And if you should choose to stay in your room, in the box that defines you, what should you do? Walk circles in a square room, sometimes looking to the cieling as a fish looks to the bubble of air at the top of it's bowl? Should you sit, or play, or sing, or scream? In the end will you bore of this room and decide that one door is not enough. You want another door, you want to choose between doors and choose what one you shall walk through.

Crossing the threshold is the easy part, it's the steps afterwards that must be placed with care. Are these corridors lit? Can you see clearly? Maybe you're in another room entirely or maybe you've found youself in the same room. Are the corridors long? Are they short? Is there someone to guide you, or are you alone?

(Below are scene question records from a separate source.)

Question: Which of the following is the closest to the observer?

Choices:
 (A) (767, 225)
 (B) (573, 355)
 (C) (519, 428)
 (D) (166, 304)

The girl's corridors were dark.

As a child she was confined to a room, as was everyone else. But she had doors that opened - doors that happened earlier than most. The room she was in was warm and sunny, with enough to look at to avoid boredom. She could have stayed in that room.
Needless to say, she did not stay in that room. She walked through corridors and found more rooms, sometimes she would stay and explore for a while, but never for long. The corridors would grow longer and murkier. The rooms would be smaller and each time she reached one there would be nothing there but another door. Eventually these corridors grew pitch black, eventually she learned to feel safer in the anonymity than in the clean cut folds of another room.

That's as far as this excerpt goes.